Este miércoles 18 de febrero de 2026, millones de fieles católicos en México y el mundo inician la Cuaresma con el Miércoles de Ceniza, marcando el comienzo de un periodo de 40 días de intensa preparación espiritual. Este tiempo litúrgico invita a la reflexión profunda, el arrepentimiento y la conversión personal antes de la celebración de la Semana Santa y la Pascua.
La imposición de ceniza en la frente, un rito milenario, simboliza la fragilidad humana y la mortalidad, recordándonos la frase bíblica 'Polvo eres y al polvo volverás' o 'Conviértete y cree en el Evangelio'. Estas cenizas, obtenidas de las palmas bendecidas el Domingo de Ramos del año anterior, actúan como un signo sagrado que impulsa a la humildad y al compromiso de renovación.
La Cuaresma, que se extiende hasta el Jueves Santo, se fundamenta en la oración, el ayuno y la limosna. Estas prácticas son esenciales para la purificación del corazón y la preparación espiritual. Los fieles son llamados a la abstinencia de carne, especialmente en el Miércoles de Ceniza y los viernes cuaresmales, como una forma de sacrificio y disciplina, siguiendo el ejemplo de los 40 días de ayuno de Jesús en el desierto.
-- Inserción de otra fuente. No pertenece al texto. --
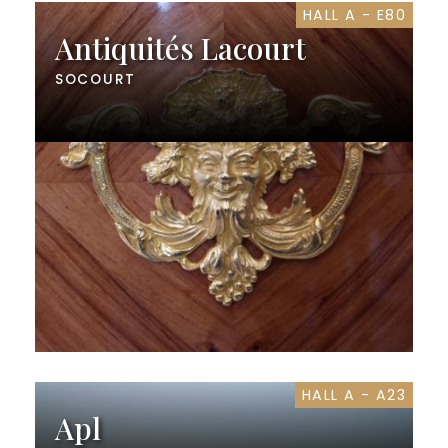
HALL A - E80
Antiquités Lacourt
SOCOURT
HALL A - A23
Apl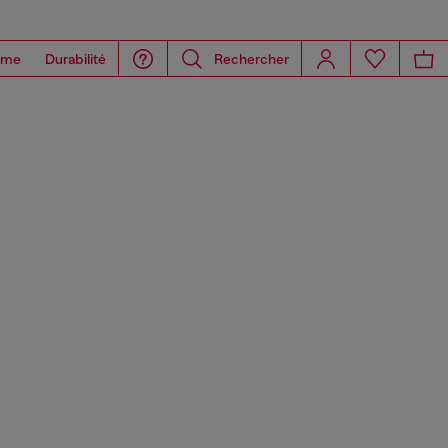
ome
Durabilité
Rechercher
En México, la observancia del Miércoles de Ceniza es una tradición profundamente arraigada. Grandes recintos como la Basílica de Guadalupe y la Catedral Metropolitana en la Ciudad de México abren sus puertas para que miles de personas reciban la ceniza, reflejando la importancia cultural y religiosa de esta fecha en el país.
A nivel global, Su Santidad el Papa Leo XIV, durante la liturgia de este Miércoles de Ceniza en Roma, expresó su preocupación por los conflictos actuales, lamentando las 'cenizas del derecho internacional y la justicia'. El pontífice exhortó a una conversión del corazón, a la escucha activa de la Palabra de Dios y a la práctica de la caridad, destacando la necesidad de ser constructores de paz en un mundo en crisis. Su mensaje subraya la relevancia de la introspección espiritual para afrontar los desafíos contemporáneos.
De este modo, la Cuaresma 2026 emerge como una valiosa oportunidad para que los creyentes profundicen su fe, renueven su compromiso con los valores cristianos y se preparen con esperanza para la Pascua.